From Steeleye Span - electric folk music of the early 1970s at its wonderful best.
The first part is a composite Luddite social history/ protest ballad about the impact of factories on the lives of handloom weavers, and of love among the weavers - and remarkable for its fiddle 'obbligato' and top-notch singing (and word-pointing), also an astonishing and irregular time signature and syncopation using electric guitars, bass and dulcimer.
(There was a vogue for unconventional time signatures in early 70s rock - the most famous is perhaps the 5/4 rhythm used in Jethro Tull's Living in the Past.)

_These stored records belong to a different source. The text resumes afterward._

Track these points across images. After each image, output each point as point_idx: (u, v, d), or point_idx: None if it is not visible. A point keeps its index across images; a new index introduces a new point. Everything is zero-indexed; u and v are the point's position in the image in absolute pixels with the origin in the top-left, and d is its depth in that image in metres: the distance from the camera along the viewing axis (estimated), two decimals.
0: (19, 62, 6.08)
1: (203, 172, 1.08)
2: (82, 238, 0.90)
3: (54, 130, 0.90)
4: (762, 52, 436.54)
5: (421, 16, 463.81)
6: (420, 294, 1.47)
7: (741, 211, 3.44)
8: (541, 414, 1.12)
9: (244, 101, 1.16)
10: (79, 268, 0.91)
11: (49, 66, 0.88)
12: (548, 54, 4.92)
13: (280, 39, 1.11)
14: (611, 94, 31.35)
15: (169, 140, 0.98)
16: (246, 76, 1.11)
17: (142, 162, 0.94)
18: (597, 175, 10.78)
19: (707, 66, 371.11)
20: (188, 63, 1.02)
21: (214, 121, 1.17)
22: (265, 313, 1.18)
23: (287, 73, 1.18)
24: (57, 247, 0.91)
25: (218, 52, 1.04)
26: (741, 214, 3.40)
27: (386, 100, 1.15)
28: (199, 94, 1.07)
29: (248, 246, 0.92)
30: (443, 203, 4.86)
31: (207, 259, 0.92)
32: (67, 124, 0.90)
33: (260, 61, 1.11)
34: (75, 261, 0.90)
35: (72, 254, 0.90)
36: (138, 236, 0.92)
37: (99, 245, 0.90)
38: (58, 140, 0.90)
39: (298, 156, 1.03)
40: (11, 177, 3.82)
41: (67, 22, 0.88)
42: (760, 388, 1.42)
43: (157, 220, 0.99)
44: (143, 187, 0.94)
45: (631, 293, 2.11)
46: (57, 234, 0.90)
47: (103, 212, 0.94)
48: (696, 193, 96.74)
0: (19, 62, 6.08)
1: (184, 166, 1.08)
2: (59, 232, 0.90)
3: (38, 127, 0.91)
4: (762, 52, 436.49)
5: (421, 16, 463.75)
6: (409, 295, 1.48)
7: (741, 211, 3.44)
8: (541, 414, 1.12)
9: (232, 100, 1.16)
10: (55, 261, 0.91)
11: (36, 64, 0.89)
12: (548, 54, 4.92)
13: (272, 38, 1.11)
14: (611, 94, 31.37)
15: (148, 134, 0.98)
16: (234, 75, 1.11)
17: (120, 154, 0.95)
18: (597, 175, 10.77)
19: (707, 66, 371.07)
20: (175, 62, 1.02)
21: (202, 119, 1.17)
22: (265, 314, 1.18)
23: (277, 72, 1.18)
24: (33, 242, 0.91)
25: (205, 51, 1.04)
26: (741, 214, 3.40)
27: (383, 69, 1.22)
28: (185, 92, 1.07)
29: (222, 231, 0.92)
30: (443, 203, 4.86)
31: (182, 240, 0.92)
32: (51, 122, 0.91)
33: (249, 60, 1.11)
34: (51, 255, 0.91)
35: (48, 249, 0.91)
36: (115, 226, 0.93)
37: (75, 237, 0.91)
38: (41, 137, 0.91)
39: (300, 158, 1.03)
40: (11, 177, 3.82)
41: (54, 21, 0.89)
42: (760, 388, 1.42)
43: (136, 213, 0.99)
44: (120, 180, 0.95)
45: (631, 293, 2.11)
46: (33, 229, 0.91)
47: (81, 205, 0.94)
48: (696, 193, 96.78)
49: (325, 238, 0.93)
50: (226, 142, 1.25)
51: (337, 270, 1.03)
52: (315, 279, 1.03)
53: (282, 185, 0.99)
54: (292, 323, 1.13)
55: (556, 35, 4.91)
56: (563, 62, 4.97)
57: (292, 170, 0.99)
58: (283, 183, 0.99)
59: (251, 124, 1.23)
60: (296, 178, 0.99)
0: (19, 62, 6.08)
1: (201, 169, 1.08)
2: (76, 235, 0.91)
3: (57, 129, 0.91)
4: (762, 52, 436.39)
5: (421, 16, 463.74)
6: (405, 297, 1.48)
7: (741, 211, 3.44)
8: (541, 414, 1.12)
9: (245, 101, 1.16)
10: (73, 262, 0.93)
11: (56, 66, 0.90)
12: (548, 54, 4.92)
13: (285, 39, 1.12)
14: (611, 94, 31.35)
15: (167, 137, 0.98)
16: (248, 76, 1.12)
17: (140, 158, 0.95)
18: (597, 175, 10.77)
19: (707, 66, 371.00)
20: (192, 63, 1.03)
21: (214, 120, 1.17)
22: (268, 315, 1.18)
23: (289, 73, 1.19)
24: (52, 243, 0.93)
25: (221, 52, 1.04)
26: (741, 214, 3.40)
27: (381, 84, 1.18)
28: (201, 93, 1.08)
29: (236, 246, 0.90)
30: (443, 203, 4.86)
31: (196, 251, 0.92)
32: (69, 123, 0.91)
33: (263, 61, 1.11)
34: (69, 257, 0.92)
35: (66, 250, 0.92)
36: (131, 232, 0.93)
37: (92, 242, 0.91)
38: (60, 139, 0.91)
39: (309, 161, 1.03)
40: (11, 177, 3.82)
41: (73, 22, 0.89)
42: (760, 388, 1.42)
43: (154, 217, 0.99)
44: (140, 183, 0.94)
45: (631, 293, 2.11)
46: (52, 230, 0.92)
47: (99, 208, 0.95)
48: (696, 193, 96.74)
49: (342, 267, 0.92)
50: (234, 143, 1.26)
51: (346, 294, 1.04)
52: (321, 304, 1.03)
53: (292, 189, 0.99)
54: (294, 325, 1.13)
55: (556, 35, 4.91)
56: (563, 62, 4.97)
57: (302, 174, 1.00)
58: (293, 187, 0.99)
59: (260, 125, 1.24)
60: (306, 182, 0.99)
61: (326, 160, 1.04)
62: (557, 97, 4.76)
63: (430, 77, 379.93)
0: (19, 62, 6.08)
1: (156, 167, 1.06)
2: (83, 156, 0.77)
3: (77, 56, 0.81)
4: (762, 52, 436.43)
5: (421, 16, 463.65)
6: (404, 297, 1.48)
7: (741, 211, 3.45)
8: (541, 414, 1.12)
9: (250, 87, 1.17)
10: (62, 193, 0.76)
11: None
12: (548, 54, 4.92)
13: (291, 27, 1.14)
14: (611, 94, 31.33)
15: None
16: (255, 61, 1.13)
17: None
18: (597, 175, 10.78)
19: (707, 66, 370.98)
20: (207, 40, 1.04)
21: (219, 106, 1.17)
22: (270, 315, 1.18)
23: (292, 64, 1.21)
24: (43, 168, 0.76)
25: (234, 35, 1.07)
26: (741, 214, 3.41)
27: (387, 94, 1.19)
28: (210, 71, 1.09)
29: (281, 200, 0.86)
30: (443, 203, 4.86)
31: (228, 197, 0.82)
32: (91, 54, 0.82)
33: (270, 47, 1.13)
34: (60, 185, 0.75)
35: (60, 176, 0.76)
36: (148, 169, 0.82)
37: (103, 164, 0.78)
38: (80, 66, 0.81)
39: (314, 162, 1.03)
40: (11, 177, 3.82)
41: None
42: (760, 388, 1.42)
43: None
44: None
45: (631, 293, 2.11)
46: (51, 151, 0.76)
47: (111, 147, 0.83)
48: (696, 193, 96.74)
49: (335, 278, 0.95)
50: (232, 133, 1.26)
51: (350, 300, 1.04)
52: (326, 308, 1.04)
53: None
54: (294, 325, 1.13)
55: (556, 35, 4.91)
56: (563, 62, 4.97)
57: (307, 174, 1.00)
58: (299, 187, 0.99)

The second part (starting at 4:25) is a lament for the old days, done by Maddy Prior as a multi-track unaccompanied harmonization - And if you can concentrate and listen to this in stereo, without your eyes welling and neck hairs prickling... well, you must have a heart of stone or a tin ear, or both!
4 comments:
Beautiful, haven't heard it in years. Thank you!
I see your Steeleye Span and raise you a Fairport Convention https://www.youtube.com/watch?v=1it7BP5PckI
@MA - The electric folk world was, in my experience, divided between the Steeleye and the Fairport factions - fandoms which were, of course, united by the Godfather figure of Ashely Hutchings- I probably loved best the third of Hutching's strands, that led to Morris On, Compleat Dancng Master, and the early seventies incarnations of the Etchingham and Albion bands.
But nowadays the quality of Steeleye's singing and arrangements - not just Maddy - they could all sing well, except the drummer. Compare the deliberately hypnotic monotony of the this Fairport arrangement, with the virtuoso variety of the Weaver and the Factory Maid.
This extra level of Steeleye musicality - plus the fairy ballads - was associated with the arrival of Robert Johnson in the band for Below the Salt, which was added to Peter Knight's trained compositional technique. This combination of vocals and musicality makes Steeleye the peak.
I see your Steeleye and your Fairport, and raise you a Nic Jones. I still wonder where he would have taken the English folk scene if that accident hadn't intervened.